**Problem to solve**
Copy the following rows word for word, leaving nothing out and changing nothing.

**Material shown**

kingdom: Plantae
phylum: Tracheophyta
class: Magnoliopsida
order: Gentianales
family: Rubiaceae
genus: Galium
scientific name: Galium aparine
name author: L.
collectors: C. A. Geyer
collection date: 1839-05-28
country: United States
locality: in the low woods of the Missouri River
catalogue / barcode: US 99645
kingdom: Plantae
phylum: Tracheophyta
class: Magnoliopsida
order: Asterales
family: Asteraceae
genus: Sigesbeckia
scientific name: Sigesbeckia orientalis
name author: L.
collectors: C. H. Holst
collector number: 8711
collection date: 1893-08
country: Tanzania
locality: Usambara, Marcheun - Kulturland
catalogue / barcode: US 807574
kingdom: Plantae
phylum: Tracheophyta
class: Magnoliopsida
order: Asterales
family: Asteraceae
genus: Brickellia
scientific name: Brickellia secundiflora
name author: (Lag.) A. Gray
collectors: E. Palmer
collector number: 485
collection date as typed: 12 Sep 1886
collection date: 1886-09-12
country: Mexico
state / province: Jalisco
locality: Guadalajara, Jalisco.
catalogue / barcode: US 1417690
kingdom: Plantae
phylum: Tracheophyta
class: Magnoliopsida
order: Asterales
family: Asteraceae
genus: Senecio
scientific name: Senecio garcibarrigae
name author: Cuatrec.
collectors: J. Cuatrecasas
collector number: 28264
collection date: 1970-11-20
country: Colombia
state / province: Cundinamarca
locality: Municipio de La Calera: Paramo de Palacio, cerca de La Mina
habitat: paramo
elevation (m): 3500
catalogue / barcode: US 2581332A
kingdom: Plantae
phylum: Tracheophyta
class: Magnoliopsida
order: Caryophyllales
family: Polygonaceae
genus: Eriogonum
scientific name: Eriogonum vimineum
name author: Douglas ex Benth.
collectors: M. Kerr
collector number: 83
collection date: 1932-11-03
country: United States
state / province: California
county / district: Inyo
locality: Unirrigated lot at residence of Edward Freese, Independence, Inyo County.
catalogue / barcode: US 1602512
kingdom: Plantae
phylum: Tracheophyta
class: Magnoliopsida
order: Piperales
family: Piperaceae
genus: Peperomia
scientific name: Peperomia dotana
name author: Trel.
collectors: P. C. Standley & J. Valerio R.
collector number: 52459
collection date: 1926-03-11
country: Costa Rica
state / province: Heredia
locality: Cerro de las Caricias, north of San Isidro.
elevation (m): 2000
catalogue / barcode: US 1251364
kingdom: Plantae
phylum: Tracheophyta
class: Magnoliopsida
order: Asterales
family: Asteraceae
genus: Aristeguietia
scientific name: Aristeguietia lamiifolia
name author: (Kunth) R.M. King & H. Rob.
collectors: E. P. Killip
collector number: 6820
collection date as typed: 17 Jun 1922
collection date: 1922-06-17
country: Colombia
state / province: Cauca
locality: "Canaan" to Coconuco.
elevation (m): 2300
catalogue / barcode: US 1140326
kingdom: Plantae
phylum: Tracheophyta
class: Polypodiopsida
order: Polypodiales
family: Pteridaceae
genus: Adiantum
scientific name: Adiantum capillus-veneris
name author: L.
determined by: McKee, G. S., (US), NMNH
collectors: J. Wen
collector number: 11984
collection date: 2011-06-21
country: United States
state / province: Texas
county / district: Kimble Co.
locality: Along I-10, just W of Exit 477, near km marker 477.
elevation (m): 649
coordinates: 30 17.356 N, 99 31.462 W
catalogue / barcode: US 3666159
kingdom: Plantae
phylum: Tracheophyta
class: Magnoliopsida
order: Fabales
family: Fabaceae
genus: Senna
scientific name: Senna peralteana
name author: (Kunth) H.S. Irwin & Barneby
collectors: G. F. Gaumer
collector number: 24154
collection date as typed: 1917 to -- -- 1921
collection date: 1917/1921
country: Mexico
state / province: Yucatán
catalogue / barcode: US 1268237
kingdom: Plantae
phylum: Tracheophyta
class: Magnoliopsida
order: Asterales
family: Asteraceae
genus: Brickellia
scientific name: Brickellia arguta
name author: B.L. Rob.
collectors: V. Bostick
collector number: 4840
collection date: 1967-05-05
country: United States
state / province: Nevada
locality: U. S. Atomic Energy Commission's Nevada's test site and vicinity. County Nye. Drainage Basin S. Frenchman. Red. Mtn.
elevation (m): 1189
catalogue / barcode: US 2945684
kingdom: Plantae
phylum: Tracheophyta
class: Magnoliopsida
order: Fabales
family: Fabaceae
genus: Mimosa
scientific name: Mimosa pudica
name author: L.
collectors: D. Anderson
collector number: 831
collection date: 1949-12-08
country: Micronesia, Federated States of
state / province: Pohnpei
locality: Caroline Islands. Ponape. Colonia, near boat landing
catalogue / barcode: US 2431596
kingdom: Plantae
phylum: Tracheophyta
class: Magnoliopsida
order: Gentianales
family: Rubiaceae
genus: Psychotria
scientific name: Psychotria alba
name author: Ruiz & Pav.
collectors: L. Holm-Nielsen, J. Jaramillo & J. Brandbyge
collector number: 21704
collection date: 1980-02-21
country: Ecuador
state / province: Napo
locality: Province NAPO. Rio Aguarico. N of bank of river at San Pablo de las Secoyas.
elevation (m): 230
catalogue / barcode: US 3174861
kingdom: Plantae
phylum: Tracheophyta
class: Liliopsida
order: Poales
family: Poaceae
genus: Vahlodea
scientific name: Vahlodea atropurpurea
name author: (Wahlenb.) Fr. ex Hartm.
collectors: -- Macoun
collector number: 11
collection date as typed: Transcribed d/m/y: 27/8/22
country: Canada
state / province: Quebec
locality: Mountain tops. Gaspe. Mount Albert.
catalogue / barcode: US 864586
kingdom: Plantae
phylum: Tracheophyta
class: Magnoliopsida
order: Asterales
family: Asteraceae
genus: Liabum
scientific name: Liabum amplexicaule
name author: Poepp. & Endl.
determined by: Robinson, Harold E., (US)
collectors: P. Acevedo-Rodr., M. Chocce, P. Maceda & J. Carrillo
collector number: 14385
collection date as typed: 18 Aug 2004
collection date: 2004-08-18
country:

**Written response**
kingdom: Plantae
phylum: Tracheophyta
class: Magnoliopsida
order: Gentianales
family: Rubiaceae
genus: Galium
scientific name: Galium aparine
name author: L.
collectors: C. A. Geyer
collection date: 1839-05-28
country: United States
locality: in the low woods of the Missouri River
catalogue / barcode: US 99645
kingdom: Plantae
phylum: Tracheophyta
class: Magnoliopsida
order: Asterales
family: Asteraceae
genus: Sigesbeckia
scientific name: Sigesbeckia orientalis
name author: L.
collectors: C. H. Holst
collector number: 8711
collection date: 1893-08
country: Tanzania
locality: Usambara, Marcheun - Kulturland
catalogue / barcode: US 807574
kingdom: Plantae
phylum: Tracheophyta
class: Magnoliopsida
order: Asterales
family: Asteraceae
genus: Brickellia
scientific name: Brickellia secundiflora
name author: (Lag.) A. Gray
collectors: E. Palmer
collector number: 485
collection date as typed: 12 Sep 1886
collection date: 1886-09-12
country: Mexico
state / province: Jalisco
locality: Guadalajara, Jalisco.
catalogue / barcode: US 1417690
kingdom: Plantae
phylum: Tracheophyta
class: Magnoliopsida
order: Asterales
family: Asteraceae
genus: Senecio
scientific name: Senecio garcibarrigae
name author: Cuatrec.
collectors: J. Cuatrecasas
collector number: 28264
collection date: 1970-11-20
country: Colombia
state / province: Cundinamarca
locality: Municipio de La Calera: Paramo de Palacio, cerca de La Mina
habitat: paramo
elevation (m): 3500
catalogue / barcode: US 2581332A
kingdom: Plantae
phylum: Tracheophyta
class: Magnoliopsida
order: Caryophyllales
family: Polygonaceae
genus: Eriogonum
scientific name: Eriogonum vimineum
name author: Douglas ex Benth.
collectors: M. Kerr
collector number: 83
collection date: 1932-11-03
country: United States
state / province: California
county / district: Inyo
locality: Unirrigated lot at residence of Edward Freese, Independence, Inyo County.
catalogue / barcode: US 1602512
kingdom: Plantae
phylum: Tracheophyta
class: Magnoliopsida
order: Piperales
family: Piperaceae
genus: Peperomia
scientific name: Peperomia dotana
name author: Trel.
collectors: P. C. Standley & J. Valerio R.
collector number: 52459
collection date: 1926-03-11
country: Costa Rica
state / province: Heredia
locality: Cerro de las Caricias, north of San Isidro.
elevation (m): 2000
catalogue / barcode: US 1251364
kingdom: Plantae
phylum: Tracheophyta
class: Magnoliopsida
order: Asterales
family: Asteraceae
genus: Aristeguietia
scientific name: Aristeguietia lamiifolia
name author: (Kunth) R.M. King & H. Rob.
collectors: E. P. Killip
collector number: 6820
collection date as typed: 17 Jun 1922
collection date: 1922-06-17
country: Colombia
state / province: Cauca
locality: "Canaan" to Coconuco.
elevation (m): 2300
catalogue / barcode: US 1140326
kingdom: Plantae
phylum: Tracheophyta
class: Polypodiopsida
order: Polypodiales
family: Pteridaceae
genus: Adiantum
scientific name: Adiantum capillus-veneris
name author: L.
determined by: McKee, G. S., (US), NMNH
collectors: J. Wen
collector number: 11984
collection date: 2011-06-21
country: United States
state / province: Texas
county / district: Kimble Co.
locality: Along I-10, just W of Exit 477, near km marker 477.
elevation (m): 649
coordinates: 30 17.356 N, 99 31.462 W
catalogue / barcode: US 3666159
kingdom: Plantae
phylum: Tracheophyta
class: Magnoliopsida
order: Fabales
family: Fabaceae
genus: Senna
scientific name: Senna peralteana
name author: (Kunth) H.S. Irwin & Barneby
collectors: G. F. Gaumer
collector number: 24154
collection date as typed: 1917 to -- -- 1921
collection date: 1917/1921
country: Mexico
state / province: Yucatán
catalogue / barcode: US 1268237
kingdom: Plantae
phylum: Tracheophyta
class: Magnoliopsida
order: Asterales
family: Asteraceae
genus: Brickellia
scientific name: Brickellia arguta
name author: B.L. Rob.
collectors: V. Bostick
collector number: 4840
collection date: 1967-05-05
country: United States
state / province: Nevada
locality: U. S. Atomic Energy Commission's Nevada's test site and vicinity. County Nye. Drainage Basin S. Frenchman. Red. Mtn.
elevation (m): 1189
catalogue / barcode: US 2945684
kingdom: Plantae
phylum: Tracheophyta
class: Magnoliopsida
order: Fabales
family: Fabaceae
genus: Mimosa
scientific name: Mimosa pudica
name author: L.
collectors: D. Anderson
collector number: 831
collection date: 1949-12-08
country: Micronesia, Federated States of
state / province: Pohnpei
locality: Caroline Islands. Ponape. Colonia, near boat landing
catalogue / barcode: US 2431596
kingdom: Plantae
phylum: Tracheophyta
class: Magnoliopsida
order: Gentianales
family: Rubiaceae
genus: Psychotria
scientific name: Psychotria alba
name author: Ruiz & Pav.
collectors: L. Holm-Nielsen, J. Jaramillo & J. Brandbyge
collector number: 21704
collection date: 1980-02-21
country: Ecuador
state / province: Napo
locality: Province NAPO. Rio Aguarico. N of bank of river at San Pablo de las Secoyas.
elevation (m): 230
catalogue / barcode: US 3174861
kingdom: Plantae
phylum: Tracheophyta
class: Liliopsida
order: Poales
family: Poaceae
genus: Vahlodea
scientific name: Vahlodea atropurpurea
name author: (Wahlenb.) Fr. ex Hartm.
collectors: -- Macoun
collector number: 11
collection date as typed: Transcribed d/m/y: 27/8/22
country: Canada
state / province: Quebec
locality: Mountain tops. Gaspe. Mount Albert.
catalogue / barcode: US 864586
kingdom: Plantae
phylum: Tracheophyta
class: Magnoliopsida
order: Asterales
family: Asteraceae
genus: Liabum
scientific name: Liabum amplexicaule
name author: Poepp. & Endl.
determined by: Robinson, Harold E., (US)
collectors: P. Acevedo-Rodr., M. Chocce, P. Maceda & J. Carrillo
collector number: 14385
collection date as typed: 18 Aug 2004
collection date: 2004-08-18
country:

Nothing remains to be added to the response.